- [Problem to work on]: Repeat word for word the part of the Elasticsearch nanosecond timestamps article below, starting with "Elasticsearch supports a" and going on through "a higher resolution.".

- [Text passage]:
---

June 27, 2019How to

The journey to support nanosecond timestamps in Elasticsearch

The ability to store dates in nanosecond resolution required a significant refactoring within the Elasticsearch code base. Read this blog post for the why and how on our journey to be able to store dates in nanosecond resolution from Elasticsearch 7.0 onwards.

Sometimes millisecond resolution isn't enough

Elasticsearch supports a date mapping type that parses the string representation of a date in a variety of configurable formats, converts this date into milliseconds since the epoch and then stores it as a long value in Lucene. This simple yet powerful approach has brought us a long way.

However, there are many use cases which require dates to be stored at a higher resolution than just milliseconds. It's not only the common log file case, which most of the time is fine with milliseconds, but think of the manufacturing industry, where many sensors trigger or actions can take place within a single millisecond. This is where you need to be able to store these kind of events at a higher resolution.

There was a problem with this though. The existing way of parsing and storing dates simply did not support storing with any resolution higher than milliseconds. The library Elasticsearch uses is called Joda-Time, and it used to be the de-facto standard for handling time in Java. However, this library is in maintenance mode and will not be extended further, even though it still receives bug fixes and especially time zone database updates. The reason for this is simple: with the release of Java SE 8 onwards, the Date and Time API (JSR 310) is part of JDK.

The good news of this change is that the java.time package has support for dates in nanosecond resolution. So, all we have to do is to convert our code to just Java Time instead and we are good? Well, not so fast...

Storing dates in nanosecond resolution

As already mentioned in the beginning of the post, currently dates are stored in Lucene as a long representing the number of milliseconds since the epoch. What are the possibilities to store a nanosecond-based date in Elasticsearch? There are a couple of options to solve this. One could split the date in several parts and store it in different fields. One could also store the date in a floating point value to encode the days since the epoch and the current nanos of the day. This, however, would have meant that dates would be stored in a different manner compared to a millisecond-based date, and the idea of keeping things simple by storing it as a long as well was most appealing.

We finally decided that the best solution was to store the date as a long value in nanoseconds. This, however, comes with a drawback. The range of potential dates is reduced. So if you store nanoseconds in a long, the range is reduced to dates up to roughly the year 2262.

However, you do not need to store the birthdays of your Wikipedia data set with such a high resolution. The scenario in which you need nanosecond resolution is usually when you process log files or events, which tend to fall into the range of 1970 to 2262.

The result of this is a new field mapper called date_nanos which is very similar to the date mapper except that it represents dates as the number of nanoseconds since the epoch instead of the number of milliseconds. Both mappers take the same configuration parameters, accept the same collection of input formats, and work similarly in searches and aggregations. See the date_nanos datatype documentation for more details. This also enables us to reuse the existing date field mapper code by replacing the methods which convert a date to a long and vice versa with their respective implementations.

---

- [Provided information]:
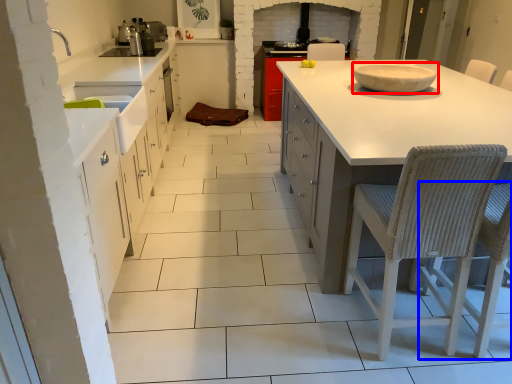
Question: Which object appears closest to the camera in this image, bowl (highlighted by a red box) or chair (highlighted by a blue box)?

Choices:
 (A) bowl
 (B) chair

Answer: (B)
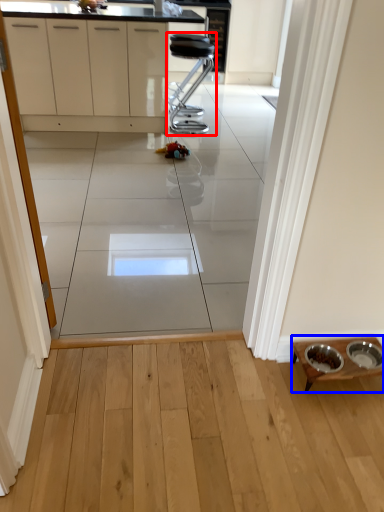
Question: Which point is further to the camera, furniture (highlighted by a red box) or table (highlighted by a blue box)?

Choices:
 (A) furniture
 (B) table

Answer: (A)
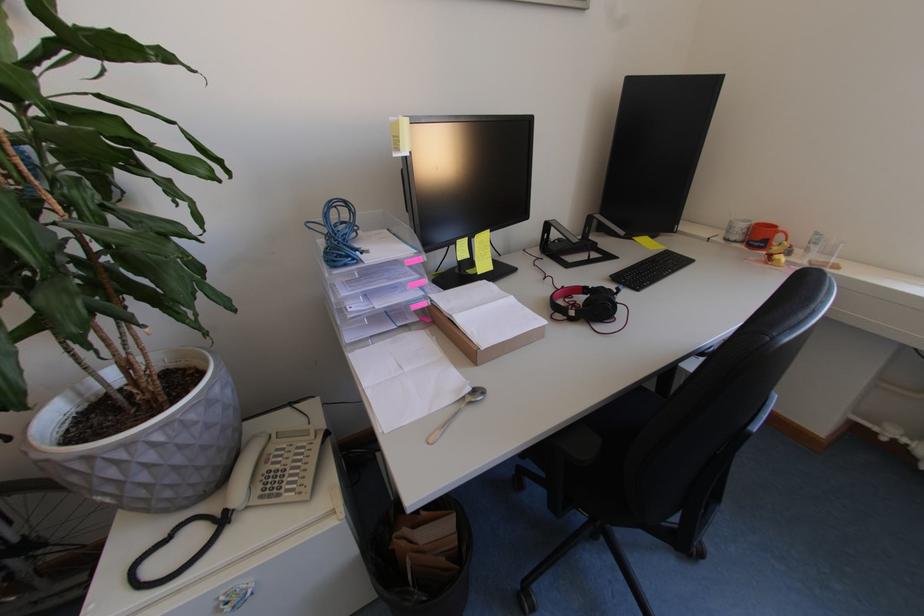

---

- [The response]:
Elasticsearch supports a date mapping type that parses the string representation of a date in a variety of configurable formats, converts this date into milliseconds since the epoch and then stores it as a long value in Lucene. This simple yet powerful approach has brought us a long way.

However, there are many use cases which require dates to be stored at a higher resolution than just milliseconds. It's not only the common log file case, which most of the time is fine with milliseconds, but think of the manufacturing industry, where many sensors trigger or actions can take place within a single millisecond. This is where you need to be able to store these kind of events at a higher resolution.